> **Description of the task**: Quote the data from its first line through the line containing "scientific name: Cenchritis muricatus", including both of those lines.

Dataset records:
<<<<
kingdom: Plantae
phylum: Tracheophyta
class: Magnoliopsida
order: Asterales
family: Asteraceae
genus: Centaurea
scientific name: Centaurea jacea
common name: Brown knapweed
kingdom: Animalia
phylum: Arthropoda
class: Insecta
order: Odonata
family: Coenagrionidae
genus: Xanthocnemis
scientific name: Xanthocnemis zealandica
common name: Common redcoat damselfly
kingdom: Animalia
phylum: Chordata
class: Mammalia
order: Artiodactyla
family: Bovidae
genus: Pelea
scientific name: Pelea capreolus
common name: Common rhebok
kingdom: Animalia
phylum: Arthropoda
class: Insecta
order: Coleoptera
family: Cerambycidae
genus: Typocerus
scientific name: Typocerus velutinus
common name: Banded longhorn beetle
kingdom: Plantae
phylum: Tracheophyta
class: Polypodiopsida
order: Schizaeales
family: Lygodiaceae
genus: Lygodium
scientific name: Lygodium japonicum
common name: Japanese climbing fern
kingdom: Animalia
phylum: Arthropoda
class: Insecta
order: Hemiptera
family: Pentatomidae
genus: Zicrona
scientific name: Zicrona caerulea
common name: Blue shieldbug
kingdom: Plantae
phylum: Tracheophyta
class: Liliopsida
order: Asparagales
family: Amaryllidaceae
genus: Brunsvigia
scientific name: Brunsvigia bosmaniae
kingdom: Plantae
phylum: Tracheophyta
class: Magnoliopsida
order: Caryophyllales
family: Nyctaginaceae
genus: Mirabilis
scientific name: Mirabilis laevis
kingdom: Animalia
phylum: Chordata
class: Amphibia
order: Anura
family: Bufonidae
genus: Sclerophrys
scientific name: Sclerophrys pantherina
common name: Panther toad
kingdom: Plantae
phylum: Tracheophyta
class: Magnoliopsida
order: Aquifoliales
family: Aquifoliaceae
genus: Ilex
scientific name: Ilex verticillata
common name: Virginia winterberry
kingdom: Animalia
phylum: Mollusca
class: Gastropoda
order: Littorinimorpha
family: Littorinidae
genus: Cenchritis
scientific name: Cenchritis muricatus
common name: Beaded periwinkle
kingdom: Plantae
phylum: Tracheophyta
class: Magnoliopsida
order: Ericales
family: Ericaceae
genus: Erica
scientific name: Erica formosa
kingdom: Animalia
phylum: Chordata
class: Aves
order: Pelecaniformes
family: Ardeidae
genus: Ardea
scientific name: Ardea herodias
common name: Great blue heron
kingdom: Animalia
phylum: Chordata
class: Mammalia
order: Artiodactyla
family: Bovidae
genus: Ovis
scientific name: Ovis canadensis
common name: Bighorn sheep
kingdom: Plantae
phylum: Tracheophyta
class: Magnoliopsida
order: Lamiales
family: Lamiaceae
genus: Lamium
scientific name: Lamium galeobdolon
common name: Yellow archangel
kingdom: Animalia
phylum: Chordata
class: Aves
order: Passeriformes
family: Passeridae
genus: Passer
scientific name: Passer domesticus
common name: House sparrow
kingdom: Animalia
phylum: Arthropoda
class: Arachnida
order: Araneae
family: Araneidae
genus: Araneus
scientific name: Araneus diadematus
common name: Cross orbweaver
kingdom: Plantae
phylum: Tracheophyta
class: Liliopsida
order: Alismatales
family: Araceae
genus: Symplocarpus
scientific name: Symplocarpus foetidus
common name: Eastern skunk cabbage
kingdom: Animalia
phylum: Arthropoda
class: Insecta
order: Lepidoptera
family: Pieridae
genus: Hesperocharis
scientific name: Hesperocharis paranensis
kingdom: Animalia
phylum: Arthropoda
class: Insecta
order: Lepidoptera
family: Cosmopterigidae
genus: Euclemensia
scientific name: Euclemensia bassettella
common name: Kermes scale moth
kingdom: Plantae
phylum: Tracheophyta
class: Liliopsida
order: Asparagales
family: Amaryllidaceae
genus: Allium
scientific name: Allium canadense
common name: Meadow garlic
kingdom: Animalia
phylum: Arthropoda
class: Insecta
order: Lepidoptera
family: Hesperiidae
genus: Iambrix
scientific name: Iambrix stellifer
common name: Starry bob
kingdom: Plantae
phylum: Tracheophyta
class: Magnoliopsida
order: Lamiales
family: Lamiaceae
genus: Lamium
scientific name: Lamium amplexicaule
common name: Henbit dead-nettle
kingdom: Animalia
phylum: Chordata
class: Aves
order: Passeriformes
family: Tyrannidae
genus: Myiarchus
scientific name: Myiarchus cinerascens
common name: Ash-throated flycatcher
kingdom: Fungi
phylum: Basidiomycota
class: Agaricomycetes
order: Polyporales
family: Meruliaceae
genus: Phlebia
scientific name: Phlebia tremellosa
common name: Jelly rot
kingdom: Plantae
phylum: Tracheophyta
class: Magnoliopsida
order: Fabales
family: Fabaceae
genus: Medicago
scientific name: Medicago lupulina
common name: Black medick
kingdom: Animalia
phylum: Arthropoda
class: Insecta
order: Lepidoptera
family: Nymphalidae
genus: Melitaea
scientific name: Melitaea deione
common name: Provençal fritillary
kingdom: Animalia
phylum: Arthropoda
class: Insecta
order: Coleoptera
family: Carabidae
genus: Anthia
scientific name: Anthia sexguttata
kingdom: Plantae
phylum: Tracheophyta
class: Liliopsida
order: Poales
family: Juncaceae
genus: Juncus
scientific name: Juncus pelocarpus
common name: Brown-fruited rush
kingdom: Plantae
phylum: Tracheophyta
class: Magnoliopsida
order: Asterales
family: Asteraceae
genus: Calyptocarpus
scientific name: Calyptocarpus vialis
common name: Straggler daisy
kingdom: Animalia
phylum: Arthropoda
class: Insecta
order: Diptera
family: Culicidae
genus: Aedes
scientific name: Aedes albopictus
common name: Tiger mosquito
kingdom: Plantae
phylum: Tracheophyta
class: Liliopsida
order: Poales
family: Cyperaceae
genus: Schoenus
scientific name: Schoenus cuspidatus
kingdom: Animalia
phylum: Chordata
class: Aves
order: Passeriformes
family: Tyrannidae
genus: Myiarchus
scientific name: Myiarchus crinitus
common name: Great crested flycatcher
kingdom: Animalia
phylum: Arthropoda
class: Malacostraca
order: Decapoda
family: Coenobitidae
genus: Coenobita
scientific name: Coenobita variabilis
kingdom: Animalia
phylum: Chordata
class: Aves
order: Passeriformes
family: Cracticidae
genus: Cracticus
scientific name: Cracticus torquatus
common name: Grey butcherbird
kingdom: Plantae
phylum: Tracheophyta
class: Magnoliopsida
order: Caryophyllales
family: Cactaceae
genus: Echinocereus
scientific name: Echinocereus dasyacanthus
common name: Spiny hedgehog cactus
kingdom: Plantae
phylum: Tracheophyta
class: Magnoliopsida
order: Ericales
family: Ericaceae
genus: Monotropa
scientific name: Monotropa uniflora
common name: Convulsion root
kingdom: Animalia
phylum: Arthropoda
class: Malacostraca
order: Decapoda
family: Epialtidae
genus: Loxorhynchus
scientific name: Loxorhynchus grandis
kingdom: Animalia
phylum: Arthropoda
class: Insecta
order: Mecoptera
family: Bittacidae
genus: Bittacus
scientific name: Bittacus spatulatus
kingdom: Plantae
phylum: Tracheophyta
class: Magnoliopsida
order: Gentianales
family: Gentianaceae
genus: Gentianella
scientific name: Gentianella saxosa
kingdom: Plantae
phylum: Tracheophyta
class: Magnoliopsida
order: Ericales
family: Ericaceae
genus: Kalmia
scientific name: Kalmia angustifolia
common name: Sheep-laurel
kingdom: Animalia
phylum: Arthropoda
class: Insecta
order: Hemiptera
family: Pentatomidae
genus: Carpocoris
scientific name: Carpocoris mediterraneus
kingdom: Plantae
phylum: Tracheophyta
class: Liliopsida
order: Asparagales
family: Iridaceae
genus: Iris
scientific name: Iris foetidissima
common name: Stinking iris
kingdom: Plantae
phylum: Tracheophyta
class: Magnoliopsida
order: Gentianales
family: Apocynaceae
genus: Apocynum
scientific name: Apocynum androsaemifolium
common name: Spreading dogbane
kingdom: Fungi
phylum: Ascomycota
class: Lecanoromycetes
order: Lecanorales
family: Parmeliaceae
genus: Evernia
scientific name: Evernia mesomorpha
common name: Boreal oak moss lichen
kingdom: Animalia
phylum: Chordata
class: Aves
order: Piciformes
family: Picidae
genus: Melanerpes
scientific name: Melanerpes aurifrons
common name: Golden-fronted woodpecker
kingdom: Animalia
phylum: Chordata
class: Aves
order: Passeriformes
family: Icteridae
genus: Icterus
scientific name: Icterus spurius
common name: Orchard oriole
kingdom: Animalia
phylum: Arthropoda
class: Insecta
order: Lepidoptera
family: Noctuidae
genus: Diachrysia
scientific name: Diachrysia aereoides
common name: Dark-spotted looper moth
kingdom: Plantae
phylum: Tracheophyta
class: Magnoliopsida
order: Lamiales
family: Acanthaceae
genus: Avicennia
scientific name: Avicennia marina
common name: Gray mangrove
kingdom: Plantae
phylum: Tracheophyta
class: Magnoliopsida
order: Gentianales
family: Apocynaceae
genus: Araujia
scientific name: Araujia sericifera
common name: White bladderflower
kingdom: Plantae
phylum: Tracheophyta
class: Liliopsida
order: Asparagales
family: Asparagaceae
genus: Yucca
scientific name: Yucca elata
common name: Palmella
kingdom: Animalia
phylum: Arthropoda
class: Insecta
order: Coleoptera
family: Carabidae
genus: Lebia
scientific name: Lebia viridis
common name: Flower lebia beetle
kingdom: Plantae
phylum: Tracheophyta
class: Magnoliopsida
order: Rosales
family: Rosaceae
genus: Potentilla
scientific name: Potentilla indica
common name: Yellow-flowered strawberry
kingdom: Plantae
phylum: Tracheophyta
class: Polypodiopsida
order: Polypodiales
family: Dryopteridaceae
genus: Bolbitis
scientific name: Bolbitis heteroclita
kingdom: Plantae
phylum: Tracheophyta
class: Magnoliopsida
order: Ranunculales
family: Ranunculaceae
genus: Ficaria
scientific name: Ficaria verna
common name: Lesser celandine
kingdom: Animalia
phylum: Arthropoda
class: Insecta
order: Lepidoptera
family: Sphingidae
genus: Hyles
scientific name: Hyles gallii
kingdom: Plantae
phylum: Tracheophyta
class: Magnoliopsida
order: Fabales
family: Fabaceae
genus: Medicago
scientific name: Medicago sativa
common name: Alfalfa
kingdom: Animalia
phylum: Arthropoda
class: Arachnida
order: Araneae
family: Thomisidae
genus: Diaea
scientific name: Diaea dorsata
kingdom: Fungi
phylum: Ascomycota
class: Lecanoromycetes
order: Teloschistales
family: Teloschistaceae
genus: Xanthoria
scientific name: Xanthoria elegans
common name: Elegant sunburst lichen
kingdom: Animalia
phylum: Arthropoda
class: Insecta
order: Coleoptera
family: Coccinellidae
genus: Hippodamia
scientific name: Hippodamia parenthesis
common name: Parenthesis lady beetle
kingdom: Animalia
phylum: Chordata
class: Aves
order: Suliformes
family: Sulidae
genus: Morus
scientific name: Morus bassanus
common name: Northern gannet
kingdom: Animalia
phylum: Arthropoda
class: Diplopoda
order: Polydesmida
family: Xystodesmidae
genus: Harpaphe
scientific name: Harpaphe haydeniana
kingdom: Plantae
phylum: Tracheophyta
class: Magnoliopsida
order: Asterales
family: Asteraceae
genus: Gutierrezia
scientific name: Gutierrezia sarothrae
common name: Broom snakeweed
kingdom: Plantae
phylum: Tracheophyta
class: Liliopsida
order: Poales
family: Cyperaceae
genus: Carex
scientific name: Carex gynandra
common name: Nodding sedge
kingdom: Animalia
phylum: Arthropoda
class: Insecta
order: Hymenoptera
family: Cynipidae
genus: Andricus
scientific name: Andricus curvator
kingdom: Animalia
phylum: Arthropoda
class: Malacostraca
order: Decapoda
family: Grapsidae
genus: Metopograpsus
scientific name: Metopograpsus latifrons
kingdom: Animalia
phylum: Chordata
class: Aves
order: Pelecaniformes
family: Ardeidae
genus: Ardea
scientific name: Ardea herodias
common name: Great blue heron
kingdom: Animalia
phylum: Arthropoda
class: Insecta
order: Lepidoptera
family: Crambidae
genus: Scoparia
>>>>
> **Solution**:
kingdom: Plantae
phylum: Tracheophyta
class: Magnoliopsida
order: Asterales
family: Asteraceae
genus: Centaurea
scientific name: Centaurea jacea
common name: Brown knapweed
kingdom: Animalia
phylum: Arthropoda
class: Insecta
order: Odonata
family: Coenagrionidae
genus: Xanthocnemis
scientific name: Xanthocnemis zealandica
common name: Common redcoat damselfly
kingdom: Animalia
phylum: Chordata
class: Mammalia
order: Artiodactyla
family: Bovidae
genus: Pelea
scientific name: Pelea capreolus
common name: Common rhebok
kingdom: Animalia
phylum: Arthropoda
class: Insecta
order: Coleoptera
family: Cerambycidae
genus: Typocerus
scientific name: Typocerus velutinus
common name: Banded longhorn beetle
kingdom: Plantae
phylum: Tracheophyta
class: Polypodiopsida
order: Schizaeales
family: Lygodiaceae
genus: Lygodium
scientific name: Lygodium japonicum
common name: Japanese climbing fern
kingdom: Animalia
phylum: Arthropoda
class: Insecta
order: Hemiptera
family: Pentatomidae
genus: Zicrona
scientific name: Zicrona caerulea
common name: Blue shieldbug
kingdom: Plantae
phylum: Tracheophyta
class: Liliopsida
order: Asparagales
family: Amaryllidaceae
genus: Brunsvigia
scientific name: Brunsvigia bosmaniae
kingdom: Plantae
phylum: Tracheophyta
class: Magnoliopsida
order: Caryophyllales
family: Nyctaginaceae
genus: Mirabilis
scientific name: Mirabilis laevis
kingdom: Animalia
phylum: Chordata
class: Amphibia
order: Anura
family: Bufonidae
genus: Sclerophrys
scientific name: Sclerophrys pantherina
common name: Panther toad
kingdom: Plantae
phylum: Tracheophyta
class: Magnoliopsida
order: Aquifoliales
family: Aquifoliaceae
genus: Ilex
scientific name: Ilex verticillata
common name: Virginia winterberry
kingdom: Animalia
phylum: Mollusca
class: Gastropoda
order: Littorinimorpha
family: Littorinidae
genus: Cenchritis
scientific name: Cenchritis muricatus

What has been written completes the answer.